Cornell Finds Evidence of Multiple Pathogens
A team at Cornell University College of Veterinary Medicine recently posted their findings about an infectious pneumonia also causing illness and death in dogs this fall.
They found evidence of multiple respiratory pathogens circulating simultaneously, including Streptococcus zooepidemicus and distinct strains of canine influenza virus and parainfluenza virus.
Other Teams Studying Environmental Factors
Additional academic groups are researching potential connections to environmental pollutants, toxins or allergens as well as links to geographic location and climate conditions.
With teams urgently working on parallel tracks, hopefully researchers can soon pinpoint either a single infectious culprit or combination of factors driving this mysterious and dangerous outbreak in pets nationwide.
Short & Long Term Outlook Remains Uncertain
It is difficult to predict how long this situation may last or how far illnesses could spread without knowing the root cause. Here is what we may see in both the short and long term:
More Cases & Hospitalizations in Coming Weeks
Over the next few weeks to months, both confirmed case numbers and hospitalizations of dogs with severe pneumonia will likely continue rising across most U.S. states.
With many families traveling and gathering for upcoming holidays, illnesses could spike from increased exposures. Dogs presenting with suspicious respiratory symptoms should be evaluated and treated as potential cases.
Expanded Geography Including Canada & Europe
This outbreak now appears global in scope, with corresponding cases being seen across Canada, the U.K. and Australia. As international travel picks up, we may find this illness distributing to dogs in more areas outside the U.S.
Accordingly, veterinary diagnostic labs across North America and Europe will need to stay highly vigilant for potential infections in local canine populations.
Eventual Identification of Causative Agents
Most experts remain confident researchers will ultimately pinpoint either a singular infectious pathogen or combination of factors driving the outbreak.
Successfully identifying contributing viruses would allow creation of new targeted tests and treatments to manage this evolving contagious threat.
Potential Long Term Circulation
However, even once solved, if the responsible agent or agents demonstrate sustained rapid transmission between dogs, versions of this respiratory illness could continue circulating indefinitely within canine populations.
In that case, this emerging outbreak might represent establishment of an important new endemic canine disease necessitating long term vigilance and control measures.

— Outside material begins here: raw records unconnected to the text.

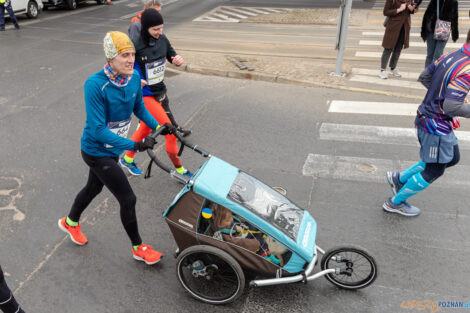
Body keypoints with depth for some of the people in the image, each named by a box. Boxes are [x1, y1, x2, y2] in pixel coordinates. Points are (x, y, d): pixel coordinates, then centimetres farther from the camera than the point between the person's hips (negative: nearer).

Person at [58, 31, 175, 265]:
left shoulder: (134, 77, -10)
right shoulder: (95, 85, -30)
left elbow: (138, 107, 7)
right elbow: (98, 130, -30)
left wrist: (158, 127, -6)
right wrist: (134, 145, -36)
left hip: (113, 147, 8)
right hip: (96, 151, -8)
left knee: (94, 187, 29)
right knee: (128, 199, -2)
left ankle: (70, 222, 58)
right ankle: (138, 248, 21)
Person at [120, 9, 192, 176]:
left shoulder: (162, 39, -3)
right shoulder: (136, 45, -20)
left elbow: (172, 56, 10)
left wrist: (178, 60, -13)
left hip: (160, 92, 7)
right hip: (145, 96, -7)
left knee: (145, 128, 22)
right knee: (171, 132, -9)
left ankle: (127, 159, 44)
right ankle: (179, 170, 9)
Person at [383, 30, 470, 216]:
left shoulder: (450, 56, 1)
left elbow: (424, 77, 12)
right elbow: (451, 106, -30)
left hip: (426, 117, 9)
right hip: (437, 126, -9)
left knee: (452, 158, 25)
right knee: (434, 171, 9)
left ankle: (399, 178, 29)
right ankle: (395, 203, 24)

Key References: Outbreak Maps & Guidance
Canine Respiratory Illness Cases By State
The following map from Newsweek displays the latest states with confirmed and suspected cases:
Advice For Concerned Dog Owners
This article from the American Veterinary Medical Association covers key guidance for protecting pets:
Investigation Updates From Cornell University
Cornell Vet’s Infectious Diseases Lab posts frequent updates on their latest findings:
Conclusion: Vigilance Needed Amid Unfolding Outbreak
This swiftly expanding outbreak of canine respiratory illness in the U.S. remains extremely concerning and volatile. With researchers racing to uncover answers, veterinarians, government agencies and dog owners nationwide will need to stay alert and vigilant in the weeks and months ahead.
Though this situation sparks worry, try to remain calm and follow science-based guidance when protecting and caring for your pets. With patience and persistence, experts are hopeful solutions can be found to properly diagnose, manage and eventually control what could become an established canine disease threat.